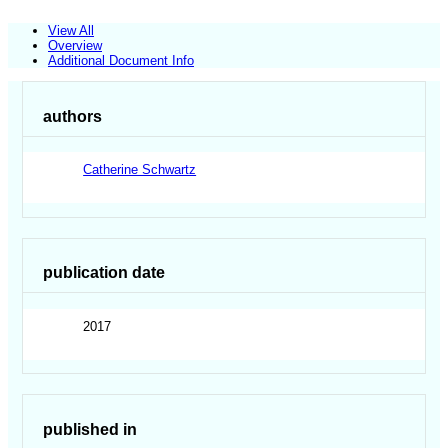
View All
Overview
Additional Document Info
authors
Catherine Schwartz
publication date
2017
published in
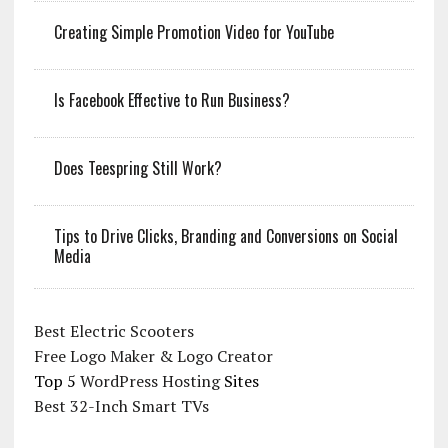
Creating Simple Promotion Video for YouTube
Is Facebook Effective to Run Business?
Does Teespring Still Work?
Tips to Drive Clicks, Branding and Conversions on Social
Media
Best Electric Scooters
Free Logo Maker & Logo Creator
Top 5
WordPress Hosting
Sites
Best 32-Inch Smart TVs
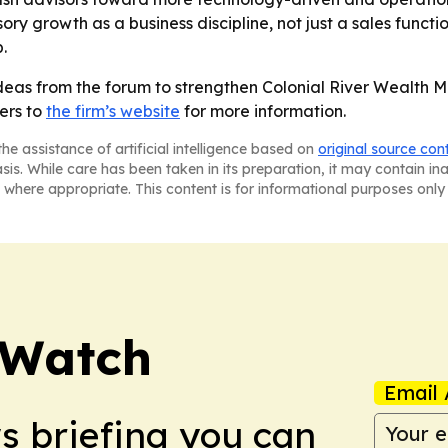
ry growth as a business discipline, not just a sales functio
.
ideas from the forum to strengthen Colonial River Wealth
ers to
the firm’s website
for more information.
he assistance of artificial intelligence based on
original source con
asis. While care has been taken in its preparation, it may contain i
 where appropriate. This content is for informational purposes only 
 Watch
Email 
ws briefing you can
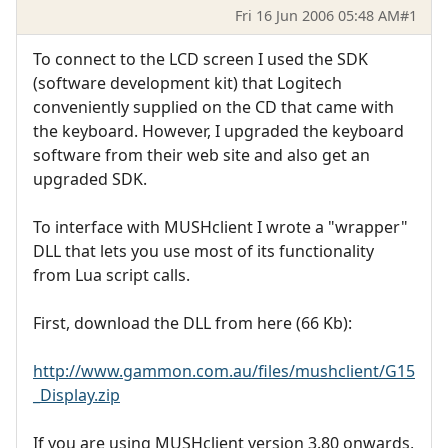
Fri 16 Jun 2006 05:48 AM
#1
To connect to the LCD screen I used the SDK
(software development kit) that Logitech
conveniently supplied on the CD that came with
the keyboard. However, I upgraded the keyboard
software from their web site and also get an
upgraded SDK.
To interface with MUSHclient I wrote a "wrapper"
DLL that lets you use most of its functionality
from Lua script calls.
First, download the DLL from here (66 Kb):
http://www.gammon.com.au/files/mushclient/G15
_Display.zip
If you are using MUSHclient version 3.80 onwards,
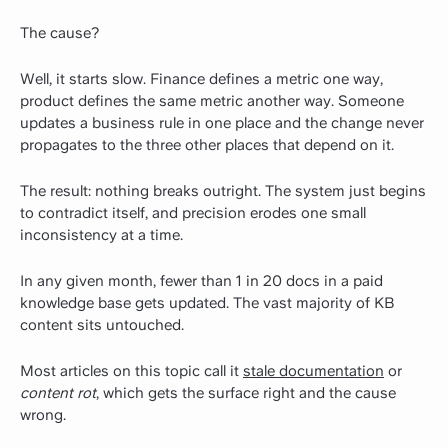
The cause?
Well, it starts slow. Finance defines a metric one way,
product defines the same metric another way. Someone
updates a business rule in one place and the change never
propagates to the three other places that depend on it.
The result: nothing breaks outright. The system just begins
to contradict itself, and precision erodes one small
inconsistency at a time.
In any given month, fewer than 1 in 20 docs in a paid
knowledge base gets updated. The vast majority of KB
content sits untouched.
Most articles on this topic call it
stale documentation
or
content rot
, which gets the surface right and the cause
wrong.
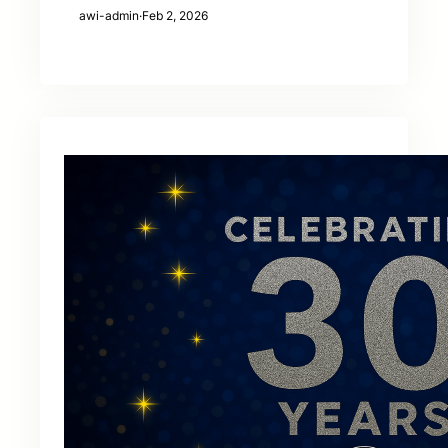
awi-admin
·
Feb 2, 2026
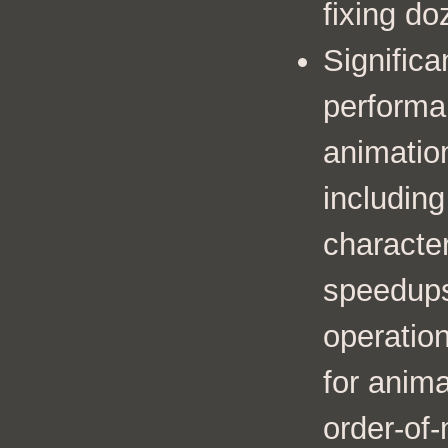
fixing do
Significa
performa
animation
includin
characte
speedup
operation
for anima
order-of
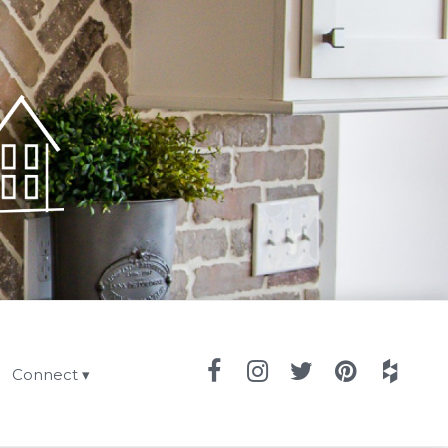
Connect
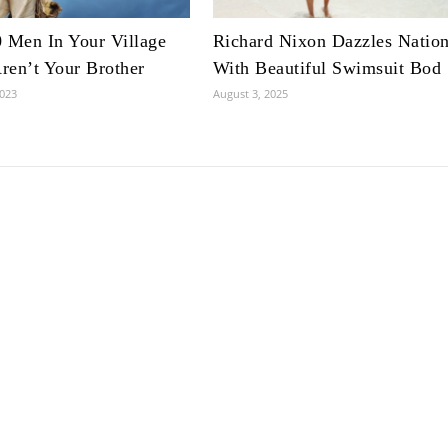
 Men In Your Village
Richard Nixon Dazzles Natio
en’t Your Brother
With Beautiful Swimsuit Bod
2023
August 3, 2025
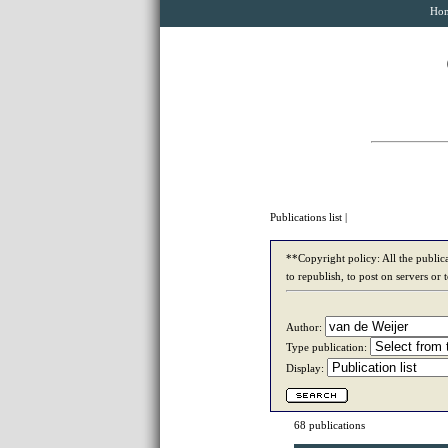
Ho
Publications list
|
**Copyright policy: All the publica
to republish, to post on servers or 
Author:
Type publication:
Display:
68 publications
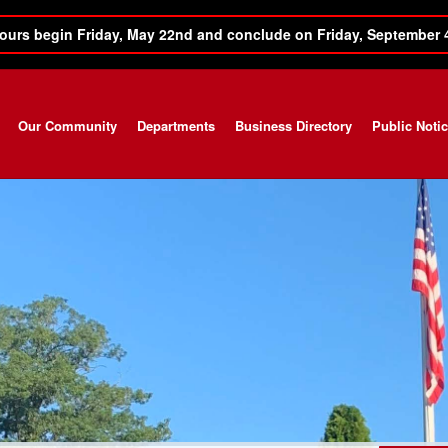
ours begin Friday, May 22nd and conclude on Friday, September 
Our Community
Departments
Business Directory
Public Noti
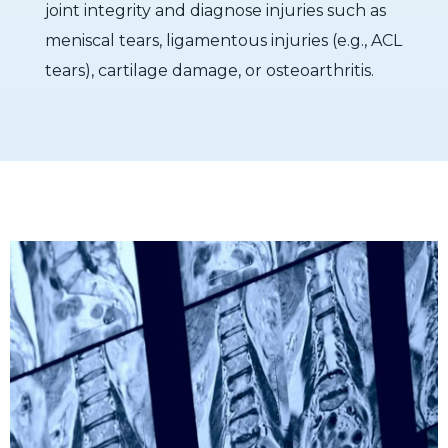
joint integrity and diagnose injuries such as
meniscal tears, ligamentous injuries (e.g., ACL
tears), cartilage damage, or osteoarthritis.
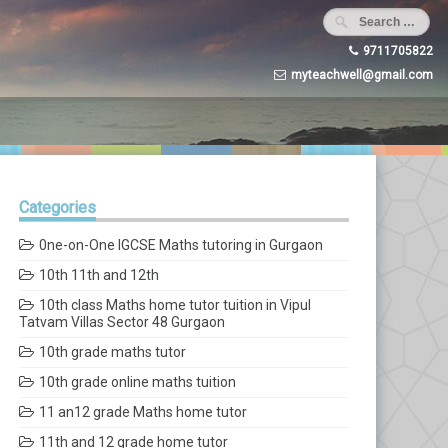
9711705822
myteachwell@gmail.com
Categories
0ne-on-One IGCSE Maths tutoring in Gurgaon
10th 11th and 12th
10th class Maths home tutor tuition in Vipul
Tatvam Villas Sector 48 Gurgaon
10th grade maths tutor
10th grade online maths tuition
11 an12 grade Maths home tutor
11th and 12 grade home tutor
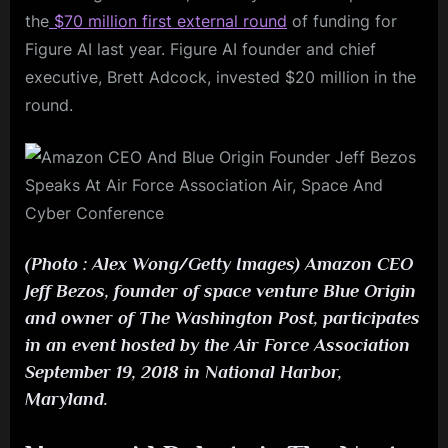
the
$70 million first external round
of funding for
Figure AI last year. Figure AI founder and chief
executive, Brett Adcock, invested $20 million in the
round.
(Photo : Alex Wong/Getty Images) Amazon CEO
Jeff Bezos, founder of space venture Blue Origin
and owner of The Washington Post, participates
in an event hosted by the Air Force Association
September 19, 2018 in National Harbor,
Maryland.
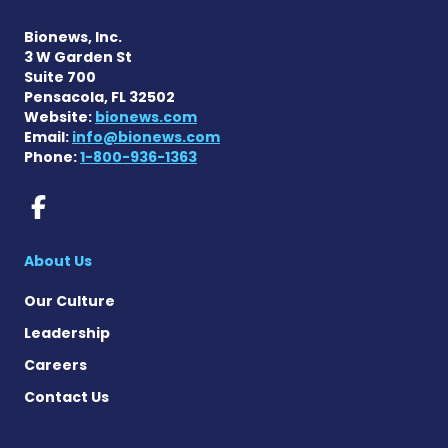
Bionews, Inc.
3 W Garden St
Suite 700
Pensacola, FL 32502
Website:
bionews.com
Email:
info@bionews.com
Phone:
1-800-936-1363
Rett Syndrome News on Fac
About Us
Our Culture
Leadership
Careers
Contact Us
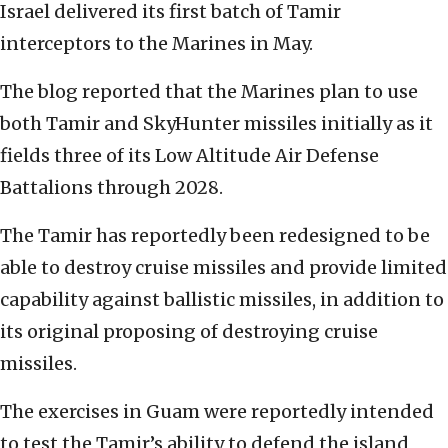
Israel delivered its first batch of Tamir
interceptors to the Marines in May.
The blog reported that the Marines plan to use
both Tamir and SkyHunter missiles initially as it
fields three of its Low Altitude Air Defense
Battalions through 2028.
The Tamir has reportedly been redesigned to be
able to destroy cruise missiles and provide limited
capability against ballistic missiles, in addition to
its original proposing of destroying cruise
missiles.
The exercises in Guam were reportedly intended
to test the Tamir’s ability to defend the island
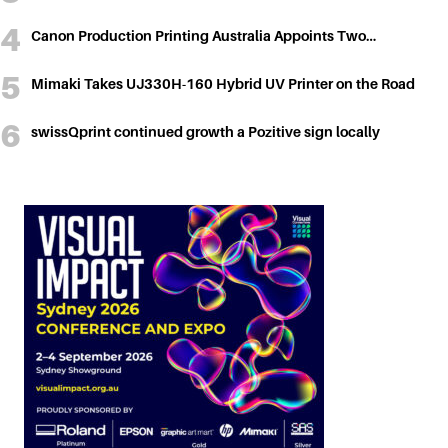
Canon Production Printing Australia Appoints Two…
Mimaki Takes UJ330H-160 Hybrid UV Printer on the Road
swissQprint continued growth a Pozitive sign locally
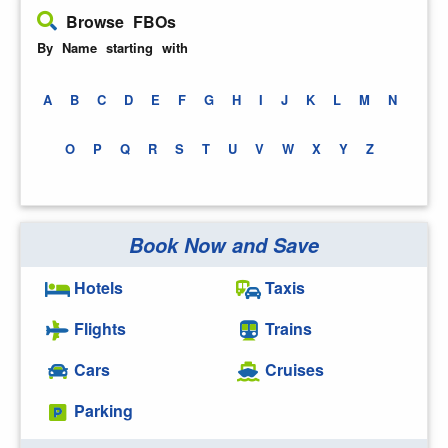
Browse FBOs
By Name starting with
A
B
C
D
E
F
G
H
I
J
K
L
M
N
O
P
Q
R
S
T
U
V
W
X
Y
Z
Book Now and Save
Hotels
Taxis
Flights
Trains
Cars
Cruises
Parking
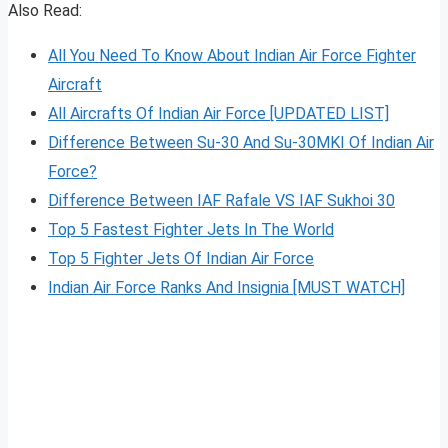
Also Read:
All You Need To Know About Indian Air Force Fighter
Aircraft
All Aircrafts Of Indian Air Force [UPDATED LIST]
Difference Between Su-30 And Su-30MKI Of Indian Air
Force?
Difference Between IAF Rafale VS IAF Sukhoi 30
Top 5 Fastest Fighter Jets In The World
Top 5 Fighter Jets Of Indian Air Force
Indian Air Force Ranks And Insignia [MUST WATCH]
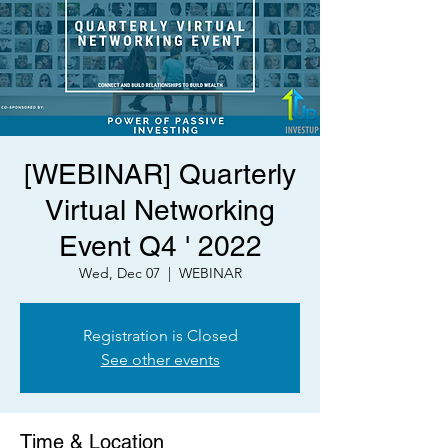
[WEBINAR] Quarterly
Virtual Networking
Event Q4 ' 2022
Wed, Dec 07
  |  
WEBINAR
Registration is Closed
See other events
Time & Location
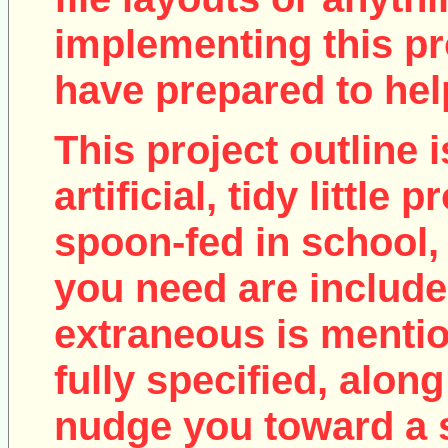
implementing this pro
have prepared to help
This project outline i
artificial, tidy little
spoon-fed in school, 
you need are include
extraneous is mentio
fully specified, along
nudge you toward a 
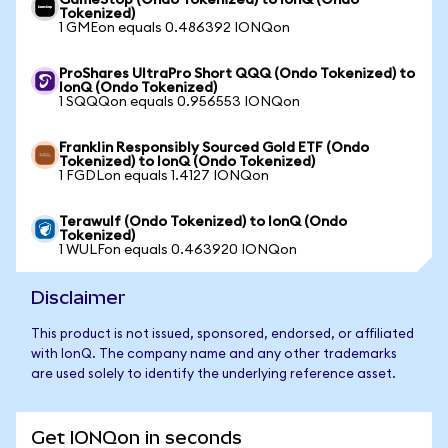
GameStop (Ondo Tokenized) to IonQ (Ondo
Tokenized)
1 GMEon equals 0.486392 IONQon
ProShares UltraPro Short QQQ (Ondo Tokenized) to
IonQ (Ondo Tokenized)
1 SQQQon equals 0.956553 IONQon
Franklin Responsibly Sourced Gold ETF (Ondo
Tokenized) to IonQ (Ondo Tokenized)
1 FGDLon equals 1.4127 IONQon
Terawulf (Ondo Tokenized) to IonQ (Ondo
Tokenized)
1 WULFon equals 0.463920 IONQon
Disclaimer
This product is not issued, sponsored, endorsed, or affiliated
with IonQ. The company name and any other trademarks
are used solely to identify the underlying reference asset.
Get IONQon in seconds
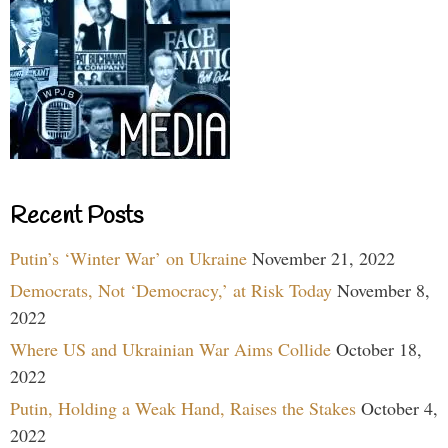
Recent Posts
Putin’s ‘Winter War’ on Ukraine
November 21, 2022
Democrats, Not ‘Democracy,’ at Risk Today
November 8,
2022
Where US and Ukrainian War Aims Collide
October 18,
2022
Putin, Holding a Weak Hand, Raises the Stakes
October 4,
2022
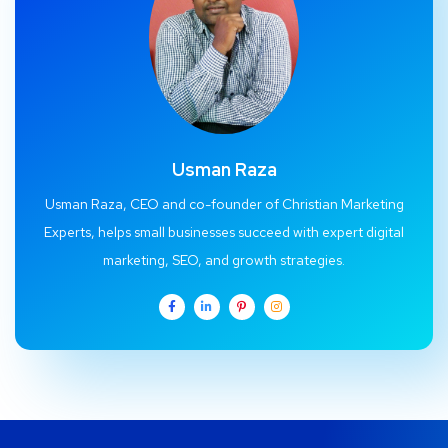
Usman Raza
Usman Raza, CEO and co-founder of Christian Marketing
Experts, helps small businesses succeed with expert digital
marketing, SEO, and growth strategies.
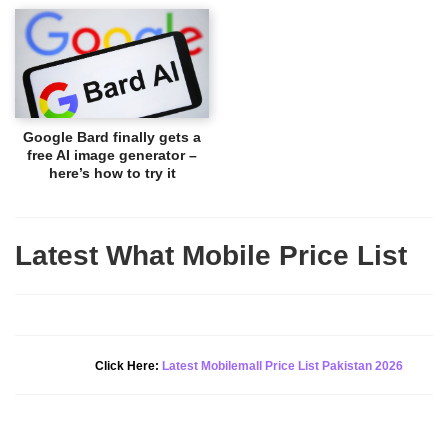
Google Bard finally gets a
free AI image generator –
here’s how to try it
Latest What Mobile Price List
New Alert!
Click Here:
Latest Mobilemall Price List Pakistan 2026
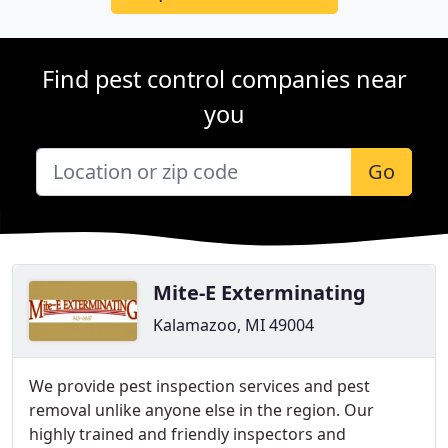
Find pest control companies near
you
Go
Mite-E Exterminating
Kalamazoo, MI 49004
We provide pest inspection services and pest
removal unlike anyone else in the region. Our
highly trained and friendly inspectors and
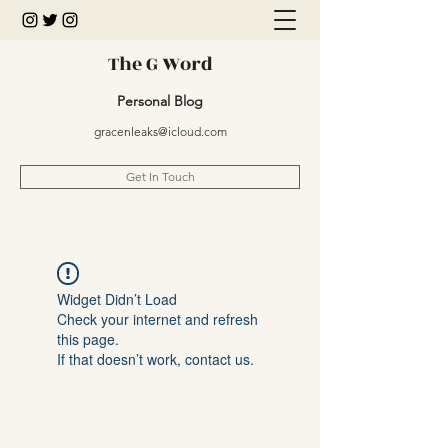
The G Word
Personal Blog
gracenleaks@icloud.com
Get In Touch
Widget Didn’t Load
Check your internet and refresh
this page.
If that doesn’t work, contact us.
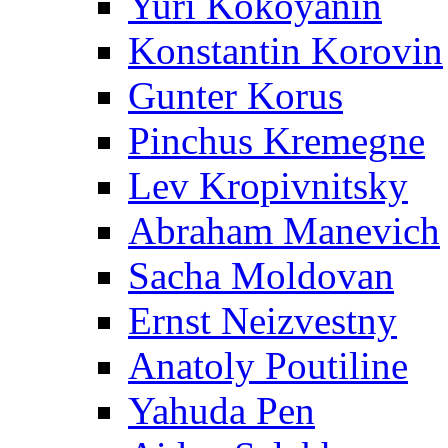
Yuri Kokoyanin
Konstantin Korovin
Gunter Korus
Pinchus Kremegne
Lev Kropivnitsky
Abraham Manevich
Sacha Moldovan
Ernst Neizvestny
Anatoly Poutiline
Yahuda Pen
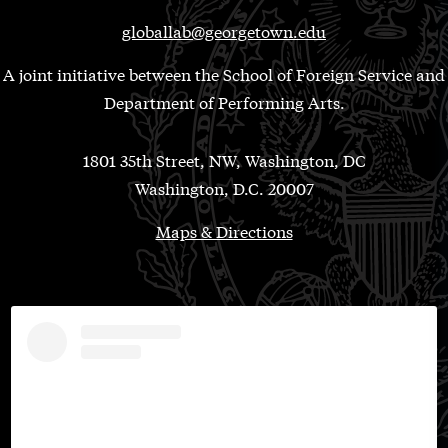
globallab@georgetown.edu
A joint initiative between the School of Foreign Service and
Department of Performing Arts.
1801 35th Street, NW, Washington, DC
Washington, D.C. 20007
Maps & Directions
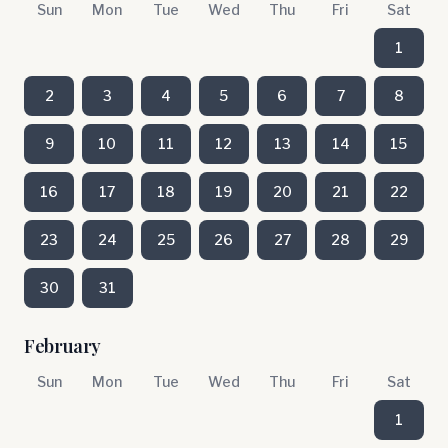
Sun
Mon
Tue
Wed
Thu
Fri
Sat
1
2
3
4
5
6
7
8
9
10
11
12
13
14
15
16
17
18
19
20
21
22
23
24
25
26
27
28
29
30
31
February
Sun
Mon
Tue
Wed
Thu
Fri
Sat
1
====
Set down verbatim the lines from the line with "Israel delivered its first batch of Tamir" to the line with "to test the", both included.

Israel delivered its first batch of Tamir
interceptors to the Marines in May.
The blog reported that the Marines plan to use
both Tamir and SkyHunter missiles initially as it
fields three of its Low Altitude Air Defense
Battalions through 2028.
The Tamir has reportedly been redesigned to be
able to destroy cruise missiles and provide limited
capability against ballistic missiles, in addition to
its original proposing of destroying cruise
missiles.
The exercises in Guam were reportedly intended
to test the Tamir’s ability to defend the island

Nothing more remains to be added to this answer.